====== Available records

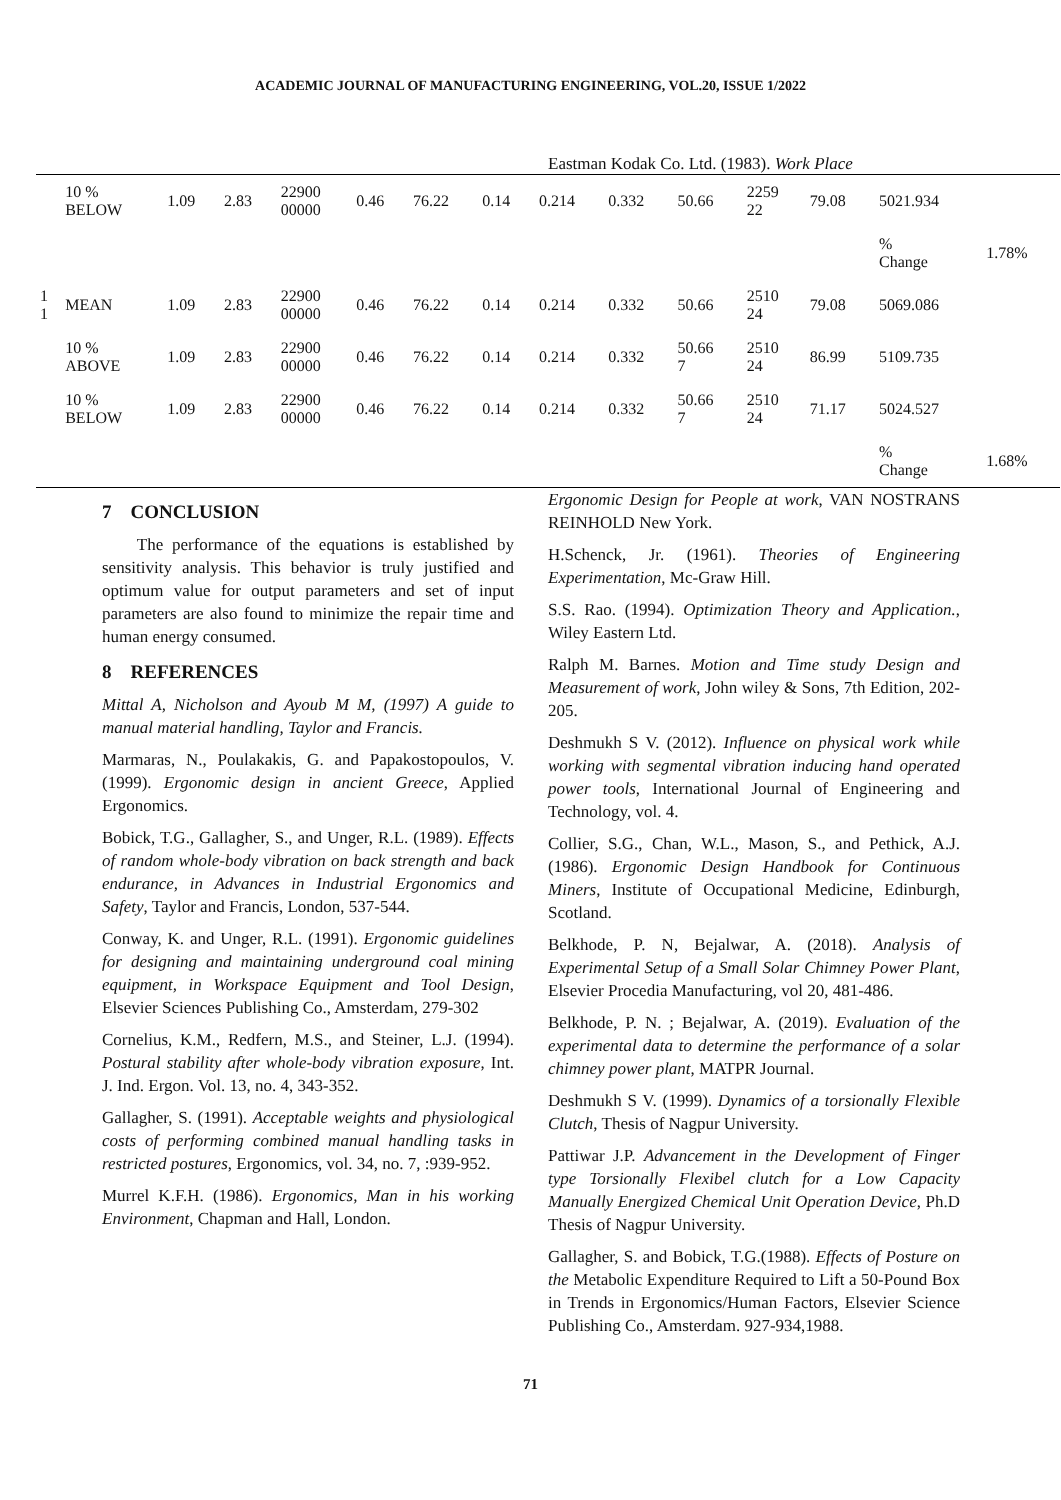ACADEMIC JOURNAL OF MANUFACTURING ENGINEERING, VOL.20, ISSUE 1/2022
Eastman Kodak Co. Ltd. (1983). Work Place
| | 10 % BELOW | 1.09 | 2.83 | 22900 00000 | 0.46 | 76.22 | 0.14 | 0.214 | 0.332 | 50.66 | 2259 22 | 79.08 | 5021.934 | |
| | | | | | | | | | | | | | % Change | 1.78% |
| 1 1 | MEAN | 1.09 | 2.83 | 22900 00000 | 0.46 | 76.22 | 0.14 | 0.214 | 0.332 | 50.66 | 2510 24 | 79.08 | 5069.086 | |
| | 10 % ABOVE | 1.09 | 2.83 | 22900 00000 | 0.46 | 76.22 | 0.14 | 0.214 | 0.332 | 50.66 7 | 2510 24 | 86.99 | 5109.735 | |
| | 10 % BELOW | 1.09 | 2.83 | 22900 00000 | 0.46 | 76.22 | 0.14 | 0.214 | 0.332 | 50.66 7 | 2510 24 | 71.17 | 5024.527 | |
| | | | | | | | | | | | | | % Change | 1.68% |
7 CONCLUSION
The performance of the equations is established by sensitivity analysis. This behavior is truly justified and optimum value for output parameters and set of input parameters are also found to minimize the repair time and human energy consumed.
8 REFERENCES
Mittal A, Nicholson and Ayoub M M, (1997) A guide to manual material handling, Taylor and Francis.
Marmaras, N., Poulakakis, G. and Papakostopoulos, V. (1999). Ergonomic design in ancient Greece, Applied Ergonomics.
Bobick, T.G., Gallagher, S., and Unger, R.L. (1989). Effects of random whole-body vibration on back strength and back endurance, in Advances in Industrial Ergonomics and Safety, Taylor and Francis, London, 537-544.
Conway, K. and Unger, R.L. (1991). Ergonomic guidelines for designing and maintaining underground coal mining equipment, in Workspace Equipment and Tool Design, Elsevier Sciences Publishing Co., Amsterdam, 279-302
Cornelius, K.M., Redfern, M.S., and Steiner, L.J. (1994). Postural stability after whole-body vibration exposure, Int. J. Ind. Ergon. Vol. 13, no. 4, 343-352.
Gallagher, S. (1991). Acceptable weights and physiological costs of performing combined manual handling tasks in restricted postures, Ergonomics, vol. 34, no. 7, :939-952.
Murrel K.F.H. (1986). Ergonomics, Man in his working Environment, Chapman and Hall, London.
Ergonomic Design for People at work, VAN NOSTRANS REINHOLD New York.
H.Schenck, Jr. (1961). Theories of Engineering Experimentation, Mc-Graw Hill.
S.S. Rao. (1994). Optimization Theory and Application., Wiley Eastern Ltd.
Ralph M. Barnes. Motion and Time study Design and Measurement of work, John wiley & Sons, 7th Edition, 202-205.
Deshmukh S V. (2012). Influence on physical work while working with segmental vibration inducing hand operated power tools, International Journal of Engineering and Technology, vol. 4.
Collier, S.G., Chan, W.L., Mason, S., and Pethick, A.J. (1986). Ergonomic Design Handbook for Continuous Miners, Institute of Occupational Medicine, Edinburgh, Scotland.
Belkhode, P. N, Bejalwar, A. (2018). Analysis of Experimental Setup of a Small Solar Chimney Power Plant, Elsevier Procedia Manufacturing, vol 20, 481-486.
Belkhode, P. N. ; Bejalwar, A. (2019). Evaluation of the experimental data to determine the performance of a solar chimney power plant, MATPR Journal.
Deshmukh S V. (1999). Dynamics of a torsionally Flexible Clutch, Thesis of Nagpur University.
Pattiwar J.P. Advancement in the Development of Finger type Torsionally Flexibel clutch for a Low Capacity Manually Energized Chemical Unit Operation Device, Ph.D Thesis of Nagpur University.
Gallagher, S. and Bobick, T.G.(1988). Effects of Posture on the Metabolic Expenditure Required to Lift a 50-Pound Box in Trends in Ergonomics/Human Factors, Elsevier Science Publishing Co., Amsterdam. 927-934,1988.
71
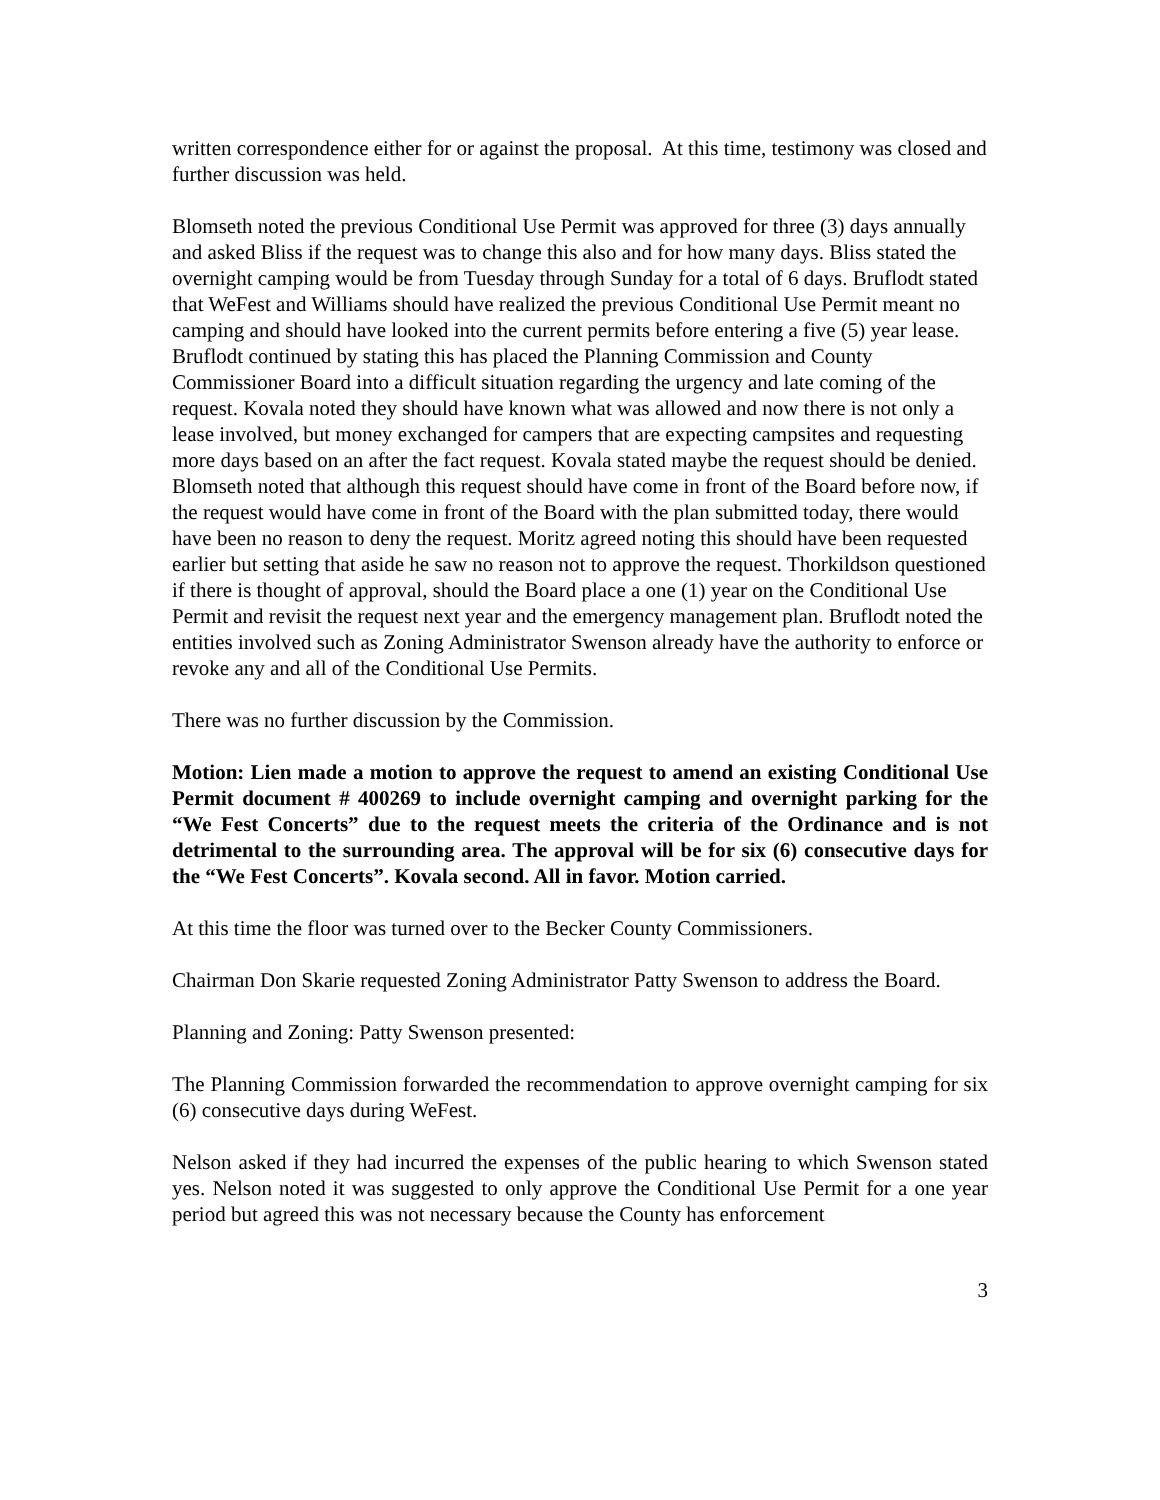written correspondence either for or against the proposal. At this time, testimony was closed and further discussion was held.
Blomseth noted the previous Conditional Use Permit was approved for three (3) days annually and asked Bliss if the request was to change this also and for how many days. Bliss stated the overnight camping would be from Tuesday through Sunday for a total of 6 days. Bruflodt stated that WeFest and Williams should have realized the previous Conditional Use Permit meant no camping and should have looked into the current permits before entering a five (5) year lease. Bruflodt continued by stating this has placed the Planning Commission and County Commissioner Board into a difficult situation regarding the urgency and late coming of the request. Kovala noted they should have known what was allowed and now there is not only a lease involved, but money exchanged for campers that are expecting campsites and requesting more days based on an after the fact request. Kovala stated maybe the request should be denied. Blomseth noted that although this request should have come in front of the Board before now, if the request would have come in front of the Board with the plan submitted today, there would have been no reason to deny the request. Moritz agreed noting this should have been requested earlier but setting that aside he saw no reason not to approve the request. Thorkildson questioned if there is thought of approval, should the Board place a one (1) year on the Conditional Use Permit and revisit the request next year and the emergency management plan. Bruflodt noted the entities involved such as Zoning Administrator Swenson already have the authority to enforce or revoke any and all of the Conditional Use Permits.
There was no further discussion by the Commission.
Motion: Lien made a motion to approve the request to amend an existing Conditional Use Permit document # 400269 to include overnight camping and overnight parking for the “We Fest Concerts” due to the request meets the criteria of the Ordinance and is not detrimental to the surrounding area. The approval will be for six (6) consecutive days for the “We Fest Concerts”. Kovala second. All in favor. Motion carried.
At this time the floor was turned over to the Becker County Commissioners.
Chairman Don Skarie requested Zoning Administrator Patty Swenson to address the Board.
Planning and Zoning: Patty Swenson presented:
The Planning Commission forwarded the recommendation to approve overnight camping for six (6) consecutive days during WeFest.
Nelson asked if they had incurred the expenses of the public hearing to which Swenson stated yes. Nelson noted it was suggested to only approve the Conditional Use Permit for a one year period but agreed this was not necessary because the County has enforcement
3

============

_About this task_
Transcribe the material exactly, leaving every picture out.

_Completed task_
ACADEMIC JOURNAL OF MANUFACTURING ENGINEERING, VOL.20, ISSUE 1/2022
Eastman Kodak Co. Ltd. (1983). Work Place
| | 10 % BELOW | 1.09 | 2.83 | 22900 00000 | 0.46 | 76.22 | 0.14 | 0.214 | 0.332 | 50.66 | 2259 22 | 79.08 | 5021.934 | |
| | | | | | | | | | | | | | % Change | 1.78% |
| 1 1 | MEAN | 1.09 | 2.83 | 22900 00000 | 0.46 | 76.22 | 0.14 | 0.214 | 0.332 | 50.66 | 2510 24 | 79.08 | 5069.086 | |
| | 10 % ABOVE | 1.09 | 2.83 | 22900 00000 | 0.46 | 76.22 | 0.14 | 0.214 | 0.332 | 50.66 7 | 2510 24 | 86.99 | 5109.735 | |
| | 10 % BELOW | 1.09 | 2.83 | 22900 00000 | 0.46 | 76.22 | 0.14 | 0.214 | 0.332 | 50.66 7 | 2510 24 | 71.17 | 5024.527 | |
| | | | | | | | | | | | | | % Change | 1.68% |
7 CONCLUSION
The performance of the equations is established by sensitivity analysis. This behavior is truly justified and optimum value for output parameters and set of input parameters are also found to minimize the repair time and human energy consumed.
8 REFERENCES
Mittal A, Nicholson and Ayoub M M, (1997) A guide to manual material handling, Taylor and Francis.
Marmaras, N., Poulakakis, G. and Papakostopoulos, V. (1999). Ergonomic design in ancient Greece, Applied Ergonomics.
Bobick, T.G., Gallagher, S., and Unger, R.L. (1989). Effects of random whole-body vibration on back strength and back endurance, in Advances in Industrial Ergonomics and Safety, Taylor and Francis, London, 537-544.
Conway, K. and Unger, R.L. (1991). Ergonomic guidelines for designing and maintaining underground coal mining equipment, in Workspace Equipment and Tool Design, Elsevier Sciences Publishing Co., Amsterdam, 279-302
Cornelius, K.M., Redfern, M.S., and Steiner, L.J. (1994). Postural stability after whole-body vibration exposure, Int. J. Ind. Ergon. Vol. 13, no. 4, 343-352.
Gallagher, S. (1991). Acceptable weights and physiological costs of performing combined manual handling tasks in restricted postures, Ergonomics, vol. 34, no. 7, :939-952.
Murrel K.F.H. (1986). Ergonomics, Man in his working Environment, Chapman and Hall, London.
Ergonomic Design for People at work, VAN NOSTRANS REINHOLD New York.
H.Schenck, Jr. (1961). Theories of Engineering Experimentation, Mc-Graw Hill.
S.S. Rao. (1994). Optimization Theory and Application., Wiley Eastern Ltd.
Ralph M. Barnes. Motion and Time study Design and Measurement of work, John wiley & Sons, 7th Edition, 202-205.
Deshmukh S V. (2012). Influence on physical work while working with segmental vibration inducing hand operated power tools, International Journal of Engineering and Technology, vol. 4.
Collier, S.G., Chan, W.L., Mason, S., and Pethick, A.J. (1986). Ergonomic Design Handbook for Continuous Miners, Institute of Occupational Medicine, Edinburgh, Scotland.
Belkhode, P. N, Bejalwar, A. (2018). Analysis of Experimental Setup of a Small Solar Chimney Power Plant, Elsevier Procedia Manufacturing, vol 20, 481-486.
Belkhode, P. N. ; Bejalwar, A. (2019). Evaluation of the experimental data to determine the performance of a solar chimney power plant, MATPR Journal.
Deshmukh S V. (1999). Dynamics of a torsionally Flexible Clutch, Thesis of Nagpur University.
Pattiwar J.P. Advancement in the Development of Finger type Torsionally Flexibel clutch for a Low Capacity Manually Energized Chemical Unit Operation Device, Ph.D Thesis of Nagpur University.
Gallagher, S. and Bobick, T.G.(1988). Effects of Posture on the Metabolic Expenditure Required to Lift a 50-Pound Box in Trends in Ergonomics/Human Factors, Elsevier Science Publishing Co., Amsterdam. 927-934,1988.
71
written correspondence either for or against the proposal. At this time, testimony was closed and further discussion was held.
Blomseth noted the previous Conditional Use Permit was approved for three (3) days annually and asked Bliss if the request was to change this also and for how many days. Bliss stated the overnight camping would be from Tuesday through Sunday for a total of 6 days. Bruflodt stated that WeFest and Williams should have realized the previous Conditional Use Permit meant no camping and should have looked into the current permits before entering a five (5) year lease. Bruflodt continued by stating this has placed the Planning Commission and County Commissioner Board into a difficult situation regarding the urgency and late coming of the request. Kovala noted they should have known what was allowed and now there is not only a lease involved, but money exchanged for campers that are expecting campsites and requesting more days based on an after the fact request. Kovala stated maybe the request should be denied. Blomseth noted that although this request should have come in front of the Board before now, if the request would have come in front of the Board with the plan submitted today, there would have been no reason to deny the request. Moritz agreed noting this should have been requested earlier but setting that aside he saw no reason not to approve the request. Thorkildson questioned if there is thought of approval, should the Board place a one (1) year on the Conditional Use Permit and revisit the request next year and the emergency management plan. Bruflodt noted the entities involved such as Zoning Administrator Swenson already have the authority to enforce or revoke any and all of the Conditional Use Permits.
There was no further discussion by the Commission.
Motion: Lien made a motion to approve the request to amend an existing Conditional Use Permit document # 400269 to include overnight camping and overnight parking for the “We Fest Concerts” due to the request meets the criteria of the Ordinance and is not detrimental to the surrounding area. The approval will be for six (6) consecutive days for the “We Fest Concerts”. Kovala second. All in favor. Motion carried.
At this time the floor was turned over to the Becker County Commissioners.
Chairman Don Skarie requested Zoning Administrator Patty Swenson to address the Board.
Planning and Zoning: Patty Swenson presented:
The Planning Commission forwarded the recommendation to approve overnight camping for six (6) consecutive days during WeFest.
Nelson asked if they had incurred the expenses of the public hearing to which Swenson stated yes. Nelson noted it was suggested to only approve the Conditional Use Permit for a one year period but agreed this was not necessary because the County has enforcement
3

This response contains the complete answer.